In November, Obama wins. Vindication. In December, Obama appoints Hillary to be Secretary of State. Oppurtunity.
"Should I do this," you would ask yourself. Should you go into a business you've done your best to distance yourself from until the moment was just right; until the "real deal" came along. At the same time this "real deal" came, your uncle and last remaining member of the brothers falls victim to illness. Your uncle might be advocating on your behalf. The president-elect may be singing your praises. The governor may be interested in making the offer to you. This is where you are at right now.

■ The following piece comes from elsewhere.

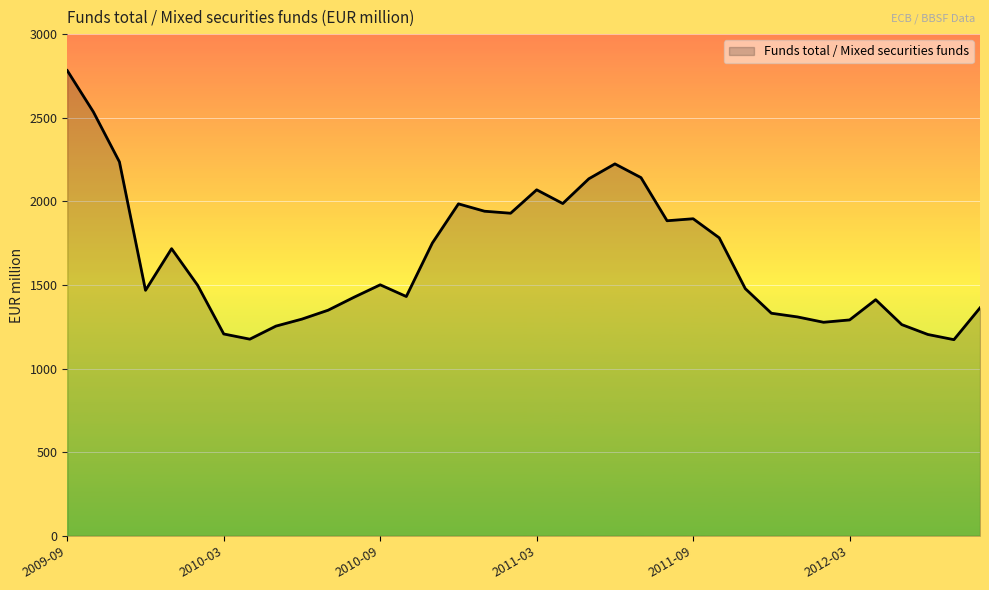

What is the smallest value displayed?

1173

Caroline Kennedy has made it a point of avoiding politics her entire life for obvious reasons. It is a business who got both her father and her uncle killed and brought the blemishes of her family into the public arena. At no point, to our knowledge, is there any evidence that Caroline's potential thought process towards the Senate seat has been an evil scheme to restore the Kennedys to power. The way her possible appointment is spoken of around here, one would believe she is mounting an army about to stage a coup to bring about a Kennedy monarchy. This is not the case. This is a merely a woman who happens to be from a famous family who has dedicated her to life to progressive causes who now, upon the near-certain passing of her last uncle, most likely feels that it is time for her to reluctantly take up the causes that her family has fought for over the course of half a century. She is not a monster, a nepotistic queen in waiting, or an ambitious hack: she is a progressive from a family with a long history of public service. She could be the next junior senator from New York or she could not. Time will tell. But before you hate on her, put yourself in her shoes and ask yourself whether you believe being called to public service is an honor worthly or acceptance or a chance to re-assert the dominance of your family in some kind of scheme. If you thought of it as the latter, you might not be so quick to cry foul.